Set of tasks =
1: From the post about higher education, list every possible cause the text gives for the falling popularity of humanities and social science disciplines among undergraduates.
2: Continue the post about higher education in a post-pandemic world from its final sentence.

More musings about higher education in a post-pandemic world . . .
While isolating at home during the winter Covid-19 surge, I re-established contact with an academic fellow traveler from my pre-21st century days as a doctoral student. Our conversation turned to the declining popularity of traditional humanities and social science disciplines among undergraduates, a trend seemingly initiated by the 2008 recession and possibly accelerated by the SARS-CoV-2 pandemic. As professors tend to do, we each had previously identified a second possible cause of this trend: the failure at the undergraduate level of these disciplines to evolve in response to technological change. Back in 2013, I wrote an ALPS post about the need for faculty to examine assumptions about curricular content and delivery given the new technological demands of employers, but my friend expressed it much better late last year here. His basic point: students are more likely to study what reflects their daily experiences and clearly connects to attractive careers than what does not. Universities, being subject to finite resources, will institutionalize the former while casting aside the latter.

Extracted records =
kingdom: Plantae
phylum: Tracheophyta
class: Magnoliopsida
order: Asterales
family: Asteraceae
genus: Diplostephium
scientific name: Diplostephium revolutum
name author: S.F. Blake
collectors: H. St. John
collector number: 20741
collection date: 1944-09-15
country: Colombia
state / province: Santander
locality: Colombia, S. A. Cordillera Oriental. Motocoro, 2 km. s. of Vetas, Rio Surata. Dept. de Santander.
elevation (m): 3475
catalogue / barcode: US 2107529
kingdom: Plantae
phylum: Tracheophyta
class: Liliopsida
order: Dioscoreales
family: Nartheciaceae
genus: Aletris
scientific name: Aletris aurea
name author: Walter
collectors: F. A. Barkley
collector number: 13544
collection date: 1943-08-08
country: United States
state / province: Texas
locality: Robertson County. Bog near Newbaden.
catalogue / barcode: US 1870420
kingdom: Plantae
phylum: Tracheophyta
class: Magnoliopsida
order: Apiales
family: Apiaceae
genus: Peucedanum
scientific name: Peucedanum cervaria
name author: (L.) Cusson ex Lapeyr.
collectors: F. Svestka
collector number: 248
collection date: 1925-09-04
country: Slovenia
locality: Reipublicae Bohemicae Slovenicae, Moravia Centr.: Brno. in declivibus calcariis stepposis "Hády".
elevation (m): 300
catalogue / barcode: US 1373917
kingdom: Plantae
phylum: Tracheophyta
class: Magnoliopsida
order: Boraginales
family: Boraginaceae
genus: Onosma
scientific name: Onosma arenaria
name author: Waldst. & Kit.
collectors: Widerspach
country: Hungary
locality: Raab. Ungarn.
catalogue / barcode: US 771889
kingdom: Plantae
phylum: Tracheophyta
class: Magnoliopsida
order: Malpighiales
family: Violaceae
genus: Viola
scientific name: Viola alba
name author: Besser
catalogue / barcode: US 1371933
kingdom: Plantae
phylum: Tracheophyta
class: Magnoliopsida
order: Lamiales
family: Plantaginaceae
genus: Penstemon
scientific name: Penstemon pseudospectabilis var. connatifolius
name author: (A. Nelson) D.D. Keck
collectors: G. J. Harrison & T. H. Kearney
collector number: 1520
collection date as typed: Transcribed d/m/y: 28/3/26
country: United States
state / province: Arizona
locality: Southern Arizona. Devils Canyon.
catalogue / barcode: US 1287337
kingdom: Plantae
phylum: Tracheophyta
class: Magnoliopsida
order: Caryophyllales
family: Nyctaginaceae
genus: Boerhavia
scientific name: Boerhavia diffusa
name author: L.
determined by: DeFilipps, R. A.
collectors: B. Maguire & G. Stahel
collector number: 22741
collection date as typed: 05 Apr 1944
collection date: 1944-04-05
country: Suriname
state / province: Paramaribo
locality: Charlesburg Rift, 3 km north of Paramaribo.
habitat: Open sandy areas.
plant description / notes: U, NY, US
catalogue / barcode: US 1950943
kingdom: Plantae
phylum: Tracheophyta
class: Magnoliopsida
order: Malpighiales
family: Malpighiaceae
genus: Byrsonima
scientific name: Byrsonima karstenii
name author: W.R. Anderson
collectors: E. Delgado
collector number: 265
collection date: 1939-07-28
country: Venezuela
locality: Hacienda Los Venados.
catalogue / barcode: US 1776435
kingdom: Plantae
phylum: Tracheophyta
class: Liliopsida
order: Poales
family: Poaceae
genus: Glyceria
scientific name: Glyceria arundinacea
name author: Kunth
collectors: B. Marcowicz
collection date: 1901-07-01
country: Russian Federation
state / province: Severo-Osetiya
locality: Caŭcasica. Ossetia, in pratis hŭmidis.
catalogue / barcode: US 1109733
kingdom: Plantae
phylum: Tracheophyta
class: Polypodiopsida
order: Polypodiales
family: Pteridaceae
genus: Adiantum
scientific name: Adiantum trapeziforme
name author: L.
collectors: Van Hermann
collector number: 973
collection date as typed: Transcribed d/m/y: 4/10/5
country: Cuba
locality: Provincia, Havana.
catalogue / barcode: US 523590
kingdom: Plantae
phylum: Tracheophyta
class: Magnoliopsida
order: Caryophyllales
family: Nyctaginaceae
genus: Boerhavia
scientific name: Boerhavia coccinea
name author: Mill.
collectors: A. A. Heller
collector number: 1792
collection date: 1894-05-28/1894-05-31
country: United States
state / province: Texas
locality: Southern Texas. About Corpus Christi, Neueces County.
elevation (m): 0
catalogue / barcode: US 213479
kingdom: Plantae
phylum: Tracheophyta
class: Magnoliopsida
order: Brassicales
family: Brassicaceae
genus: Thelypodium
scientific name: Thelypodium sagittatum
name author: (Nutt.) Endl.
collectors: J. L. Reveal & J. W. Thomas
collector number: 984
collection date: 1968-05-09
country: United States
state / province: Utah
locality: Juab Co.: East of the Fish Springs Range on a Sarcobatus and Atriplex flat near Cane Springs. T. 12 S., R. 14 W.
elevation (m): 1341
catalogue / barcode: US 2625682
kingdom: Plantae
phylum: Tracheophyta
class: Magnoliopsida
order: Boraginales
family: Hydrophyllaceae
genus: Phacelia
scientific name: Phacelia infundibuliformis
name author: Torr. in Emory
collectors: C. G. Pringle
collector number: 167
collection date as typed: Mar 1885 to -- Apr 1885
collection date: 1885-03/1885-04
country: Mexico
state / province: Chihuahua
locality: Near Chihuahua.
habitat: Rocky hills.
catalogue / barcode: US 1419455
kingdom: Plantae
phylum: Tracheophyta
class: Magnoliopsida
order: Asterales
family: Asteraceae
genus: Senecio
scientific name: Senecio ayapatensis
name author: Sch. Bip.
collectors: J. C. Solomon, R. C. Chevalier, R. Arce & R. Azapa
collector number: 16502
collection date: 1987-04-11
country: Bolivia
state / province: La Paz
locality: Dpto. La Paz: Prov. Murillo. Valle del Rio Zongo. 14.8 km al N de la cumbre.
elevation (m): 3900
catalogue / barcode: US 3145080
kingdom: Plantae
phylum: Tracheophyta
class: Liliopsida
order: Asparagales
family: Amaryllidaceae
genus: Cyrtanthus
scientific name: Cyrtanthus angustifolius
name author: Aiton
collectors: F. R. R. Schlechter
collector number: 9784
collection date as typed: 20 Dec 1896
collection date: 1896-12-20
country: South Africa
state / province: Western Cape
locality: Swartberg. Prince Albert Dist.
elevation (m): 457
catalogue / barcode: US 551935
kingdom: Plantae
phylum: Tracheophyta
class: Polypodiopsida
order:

Your written answers =
1:
- The 2008 recession
- The SARS-CoV-2 pandemic
- The failure of these disciplines at the undergraduate level to evolve in response to technological change

2:
As my friend wrote, technologies like internet search, smartphones, big data, and social media were already having an effect before 2008, but they radically altered life afterward. Yet how many undergraduate political science, history, or English literature programs now train majors in app design, predictive analytics, or video production? I’ve taken a few small steps in this direction, with online video content, ArcGIS storymaps, and KnightLab timelines, but always at my own expense and independently of the formal curriculum. My friend has made a much deeper commitment to learning and teaching these technologies, but again, he’s done it despite, not because of, the norms of his discipline.